[[ SOURCE DATA, beginning ]]

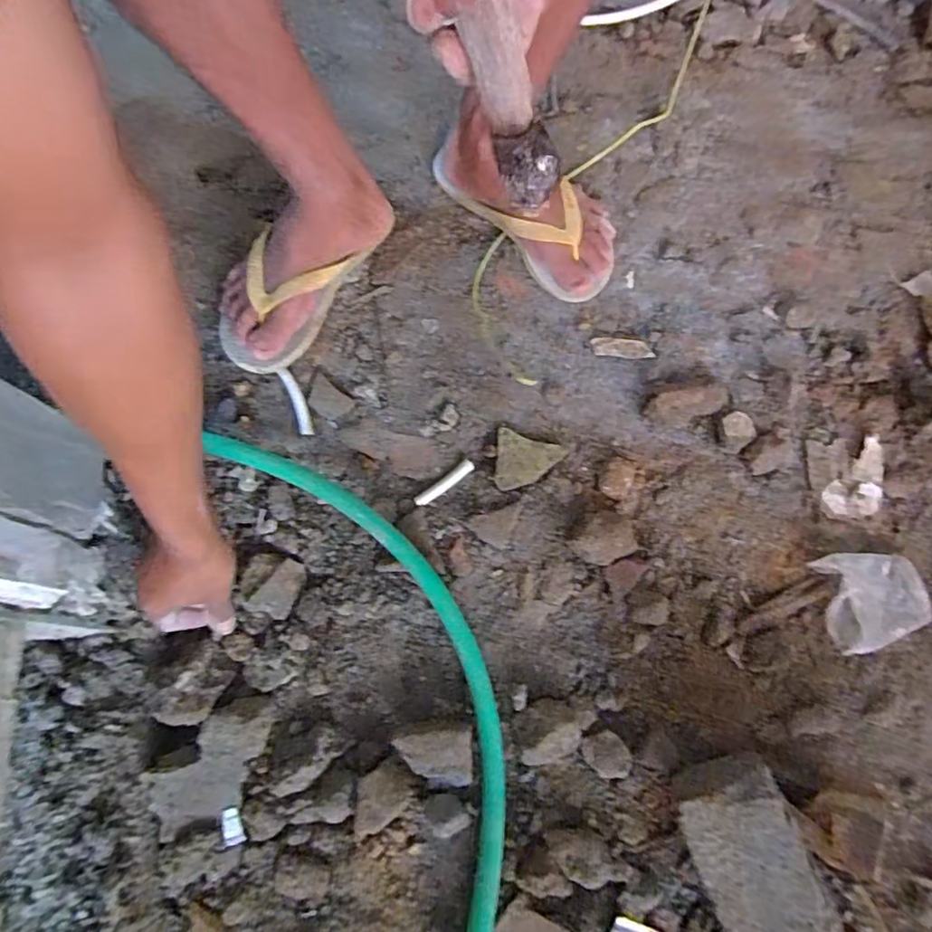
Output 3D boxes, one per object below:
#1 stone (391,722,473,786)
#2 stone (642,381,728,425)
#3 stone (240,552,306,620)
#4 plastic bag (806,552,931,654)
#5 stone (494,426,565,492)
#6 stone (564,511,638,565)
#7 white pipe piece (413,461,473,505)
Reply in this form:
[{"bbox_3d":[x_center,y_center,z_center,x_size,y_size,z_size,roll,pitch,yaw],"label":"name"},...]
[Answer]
[{"bbox_3d":[-0.027,0.244,0.479,0.063,0.023,0.048,0,73,1],"label":"stone"},{"bbox_3d":[0.222,-0.065,0.570,0.088,0.025,0.039,-18,73,-5],"label":"stone"},{"bbox_3d":[-0.180,0.108,0.519,0.049,0.025,0.053,0,73,1],"label":"stone"},{"bbox_3d":[0.375,0.121,0.518,0.090,0.016,0.085,-8,73,-1],"label":"plastic bag"},{"bbox_3d":[0.062,-0.004,0.558,0.066,0.012,0.060,5,73,2],"label":"stone"},{"bbox_3d":[0.127,0.066,0.528,0.062,0.032,0.047,-3,73,0],"label":"stone"},{"bbox_3d":[-0.021,0.017,0.551,0.066,0.007,0.012,-36,76,-9],"label":"white pipe piece"}]

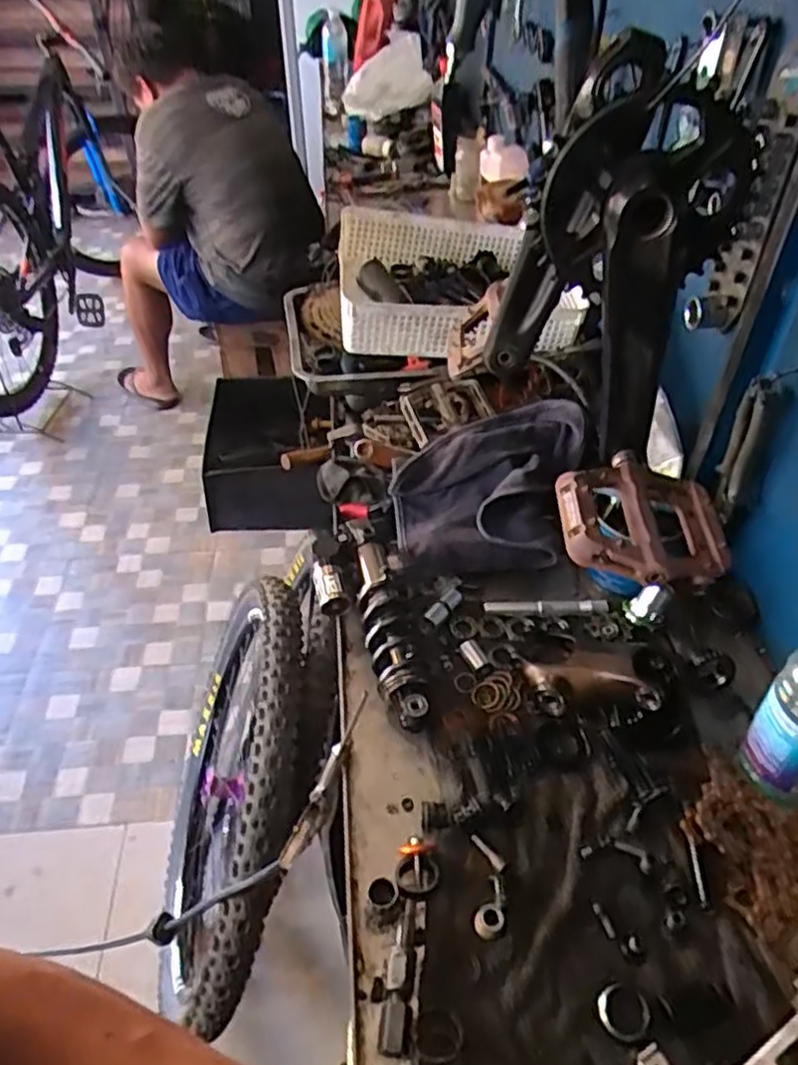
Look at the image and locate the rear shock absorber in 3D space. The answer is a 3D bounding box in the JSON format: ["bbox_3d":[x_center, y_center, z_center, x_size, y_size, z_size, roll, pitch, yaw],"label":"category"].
[{"bbox_3d":[-0.013,0.083,0.715,0.049,0.038,0.226,-8,43,-8],"label":"rear shock absorber"}]

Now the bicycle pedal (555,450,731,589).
[{"bbox_3d":[0.163,-0.011,0.492,0.109,0.027,0.107,-2,43,-2],"label":"bicycle pedal"}]

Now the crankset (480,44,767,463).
[{"bbox_3d":[0.134,-0.169,0.463,0.112,0.232,0.086,33,52,30],"label":"crankset"}]

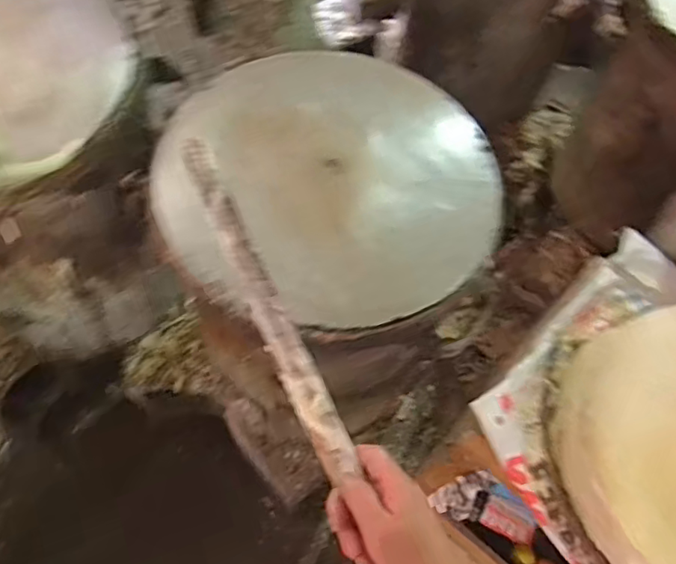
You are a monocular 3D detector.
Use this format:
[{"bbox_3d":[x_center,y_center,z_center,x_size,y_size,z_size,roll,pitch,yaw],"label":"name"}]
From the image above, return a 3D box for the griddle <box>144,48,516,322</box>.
[{"bbox_3d":[-0.008,-0.128,0.658,0.387,0.073,0.375,1,62,-3],"label":"griddle"}]

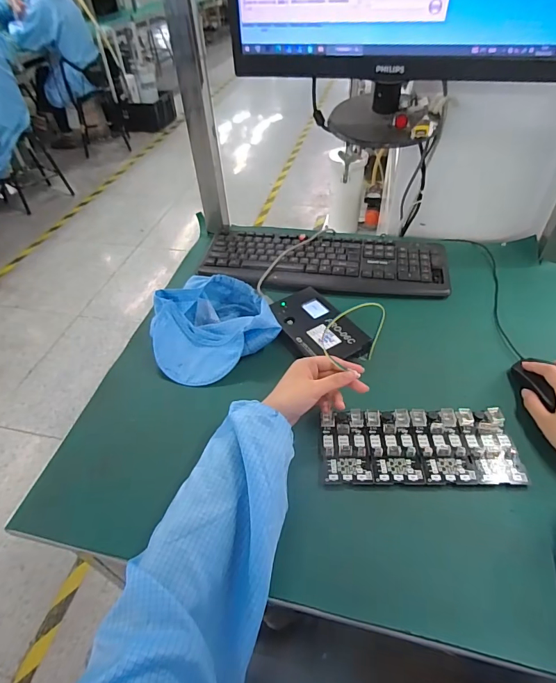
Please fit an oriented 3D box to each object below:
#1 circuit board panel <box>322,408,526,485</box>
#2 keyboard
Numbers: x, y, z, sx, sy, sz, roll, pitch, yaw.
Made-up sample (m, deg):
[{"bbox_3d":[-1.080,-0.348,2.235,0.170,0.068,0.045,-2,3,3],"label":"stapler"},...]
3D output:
[{"bbox_3d":[0.167,0.125,0.483,0.224,0.011,0.098,0,49,2],"label":"circuit board panel"},{"bbox_3d":[0.082,-0.145,0.733,0.433,0.017,0.158,4,49,6],"label":"keyboard"}]

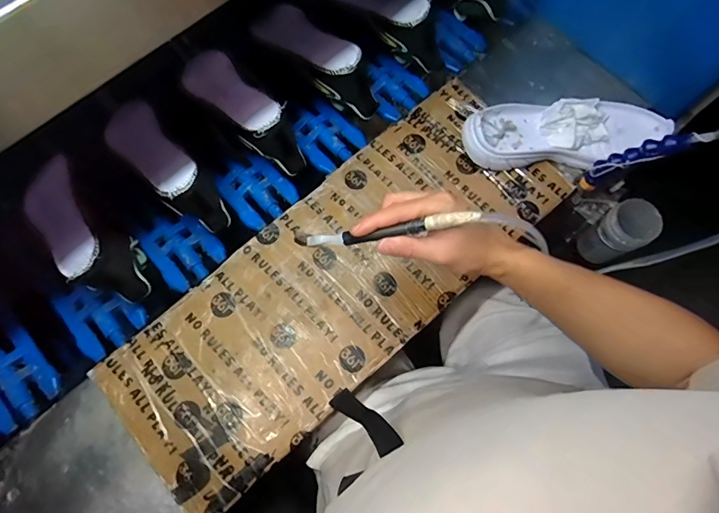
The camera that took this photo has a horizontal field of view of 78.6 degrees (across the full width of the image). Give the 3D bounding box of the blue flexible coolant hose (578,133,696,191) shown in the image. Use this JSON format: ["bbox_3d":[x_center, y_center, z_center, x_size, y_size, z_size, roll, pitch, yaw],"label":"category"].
[{"bbox_3d":[0.349,-0.125,0.570,0.029,0.148,0.025,14,72,-23],"label":"blue flexible coolant hose"}]

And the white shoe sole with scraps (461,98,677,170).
[{"bbox_3d":[0.293,-0.175,0.631,0.290,0.044,0.094,-4,76,-2],"label":"white shoe sole with scraps"}]

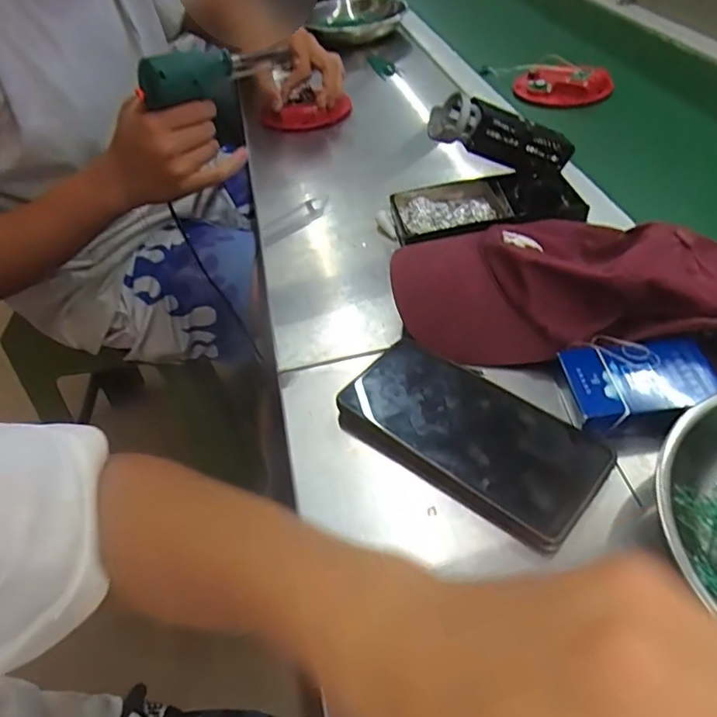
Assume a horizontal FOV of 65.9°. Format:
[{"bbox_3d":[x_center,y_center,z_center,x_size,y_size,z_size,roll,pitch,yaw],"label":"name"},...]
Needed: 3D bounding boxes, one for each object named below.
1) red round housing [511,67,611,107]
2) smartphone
[{"bbox_3d":[0.269,-0.367,0.736,0.091,0.030,0.109,-29,49,-20],"label":"red round housing"},{"bbox_3d":[0.066,0.045,0.348,0.161,0.016,0.085,30,56,31],"label":"smartphone"}]

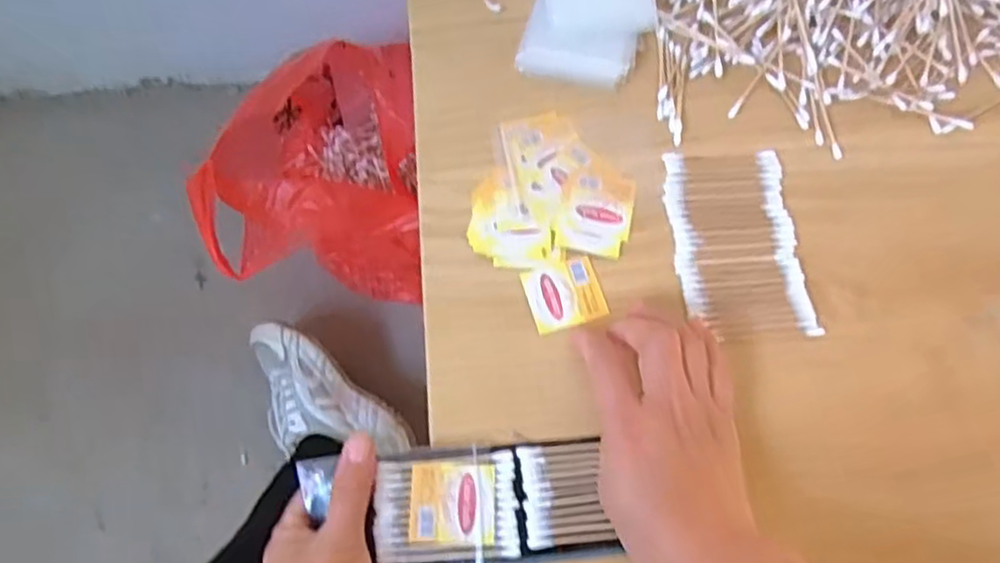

[[ SOURCE DATA, end ]]

**REQUIRED WORK**. Please give, as a bare number, how many lines in the listing above include the word "boxes".

**ANSWER BOX**. 2